A University of Houston College of Pharmacy researcher has joined a $3.2 million effort to develop a promising new treatment for triple-negative breast cancer, one of the most aggressive and difficult-to-treat forms of the disease, accounting for 10-15% of all breast cancer cases.
Wei Wang, UH research associate professor, is part of a team lead by Wei Li, director of the University of Tennessee Health Science Center College of Pharmacy’s Drug Discovery Center. The team is developing a new kind of drug designed to attack MDM2, a cancer-driving protein often found at high levels in triple-negative breast cancer and has been linked to faster tumor growth and worse outcomes for patients.
In the world of breast cancer, the kind termed ‘triple-negative’ dangerously lives up to its name – it grows aggressively, is more likely to have spread by the time it’s discovered and will commonly return after treatment. Still, the name triple-negative means something else, referring to tumors that test negative for estrogen receptors, progesterone receptors and excess HER2 protein. Because TNBC lacks specific targets, it is mostly managed by general chemotherapy.
“The existing chemotherapeutic drugs often have significant side effects and/or develop acquired drug resistance,” said Wang, who has received $1.7 million to support the work of the team in fighting MDM2.
Researchers on Li’s team have discovered a compound that can break down MDM2 directly, stopping it at the source. In early laboratory models, this new compound has already shown the ability to shrink tumors, offering hope for a more effective treatment.
“This work could lead to an entirely new class of therapies for triple-negative breast cancer,” Li said. “We’re hopeful that by directly removing the MDM2 protein from cancer cells, we can help more patients respond to treatment regardless of their tumor type.”

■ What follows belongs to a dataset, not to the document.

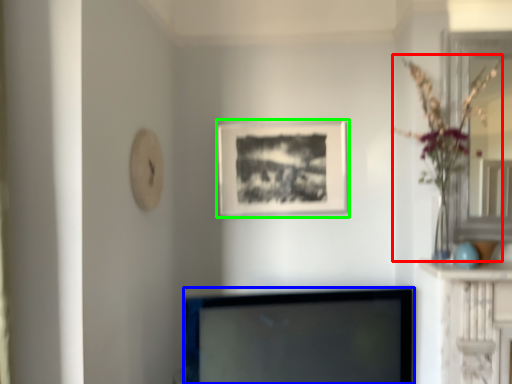
Question: Estimate the real-world distances between objects in this image. Which object is farther from floral arrangement (highlighted by a red box), television (highlighted by a blue box) or picture frame (highlighted by a green box)?

Choices:
 (A) television
 (B) picture frame

Answer: (A)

The chemistry and drug design work is being led by the team at the University of Tennessee Health Science Center. At UH, Wang is joined by Ruiwen Zhang, professor of pharmacology and toxicology, and will focus on understanding how the treatment works and evaluating its effectiveness in models that closely mirror human disease.
“We will study how the drug targets MDM2 and evaluate the most promising drug candidates to determine effective dosing, understand how the drug behaves in the body, compare it with existing treatments and assess early safety,” said Wang. “Together, these studies are designed to help move this potential therapy closer to clinical development for patients who urgently need better options.”